QUOTED PASSAGE:
The most reliable SSEP recordings are produced by electrical stimulation of large mixed nerves in the limbs. Stimulation is applied to distal nerves (e.g., ulnar, median, tiblial) with surface electrodes or to proximal nerves (e.g., sciatic, cauda equina, brachial plexus). Each nerve is stimulated unilaterally in a consecutive fashion so that those pathways carrying information from all potentially affected limbs are monitored. Bilateral simultaneous stimulation may miss a unilateral injury and therefore is performed only when an adequate response cannot be obtained with unilateral stimulation. Stimulation duration and intensity are adjusted (0.2–0.5 msec, 5–90 mA) to produce maximal stimulation of sensory axons. The rate of stimulation is kept under 5 Hz to minimize rate-dependent attenuation of the SSEP, which is accentuated by anesthetics. Rates less than 2 Hz are sometimes required to record cerebral potentials in children and adolescents, especially at deeper levels of anesthesia. Stimulation rates that are even fractions of 60 Hz are avoided to prevent averaging of 60-cycle interference into the recording. The number of stimuli required for averaging varies with the amount of background noise, as well as with the size and reproducibility of the SSEP. In the absence of a preoperative deficit or excessive artifact, 200 to 300 stimuli are usually necessary for recordings made from surface electrodes. The number of stimuli averaged should be kept to a minimum so that the surgeon receives feedback as rapidly as possible.

PROVIDED RECORDS:
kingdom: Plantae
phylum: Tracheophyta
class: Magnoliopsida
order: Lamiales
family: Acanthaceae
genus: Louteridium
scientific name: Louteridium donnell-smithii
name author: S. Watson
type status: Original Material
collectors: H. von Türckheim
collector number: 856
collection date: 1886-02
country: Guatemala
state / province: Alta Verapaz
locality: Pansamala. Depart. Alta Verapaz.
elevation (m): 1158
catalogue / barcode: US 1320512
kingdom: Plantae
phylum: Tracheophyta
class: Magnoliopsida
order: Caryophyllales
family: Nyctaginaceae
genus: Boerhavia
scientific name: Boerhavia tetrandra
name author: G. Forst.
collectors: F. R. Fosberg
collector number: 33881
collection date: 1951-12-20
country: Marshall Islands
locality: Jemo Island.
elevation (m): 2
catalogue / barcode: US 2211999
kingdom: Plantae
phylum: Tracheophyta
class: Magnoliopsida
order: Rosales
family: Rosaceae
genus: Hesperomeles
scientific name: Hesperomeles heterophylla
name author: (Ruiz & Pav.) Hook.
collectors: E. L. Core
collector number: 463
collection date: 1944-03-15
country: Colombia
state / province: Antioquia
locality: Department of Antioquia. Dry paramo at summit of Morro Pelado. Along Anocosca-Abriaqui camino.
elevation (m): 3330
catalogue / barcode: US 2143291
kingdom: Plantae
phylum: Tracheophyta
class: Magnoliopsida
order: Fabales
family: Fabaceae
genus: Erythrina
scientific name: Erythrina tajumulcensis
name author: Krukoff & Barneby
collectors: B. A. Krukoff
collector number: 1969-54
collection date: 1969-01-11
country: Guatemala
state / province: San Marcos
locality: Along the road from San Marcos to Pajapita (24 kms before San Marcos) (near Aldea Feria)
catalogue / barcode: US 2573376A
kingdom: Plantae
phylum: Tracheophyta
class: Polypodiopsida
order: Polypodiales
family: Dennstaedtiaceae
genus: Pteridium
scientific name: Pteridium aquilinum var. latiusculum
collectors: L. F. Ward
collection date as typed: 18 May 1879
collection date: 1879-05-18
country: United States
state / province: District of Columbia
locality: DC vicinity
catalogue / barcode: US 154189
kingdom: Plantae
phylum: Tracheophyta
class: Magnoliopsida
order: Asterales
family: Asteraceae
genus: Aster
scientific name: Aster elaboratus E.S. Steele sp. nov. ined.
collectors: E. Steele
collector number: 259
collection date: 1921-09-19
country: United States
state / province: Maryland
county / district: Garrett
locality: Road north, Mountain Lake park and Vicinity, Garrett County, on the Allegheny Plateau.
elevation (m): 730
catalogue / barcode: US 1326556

EXERCISE BRIEF:
According to the passage on SSEP stimulation, when is bilateral simultaneous stimulation performed?

ANSWER TO THE EXERCISE:
Only when an adequate response cannot be obtained with unilateral stimulation.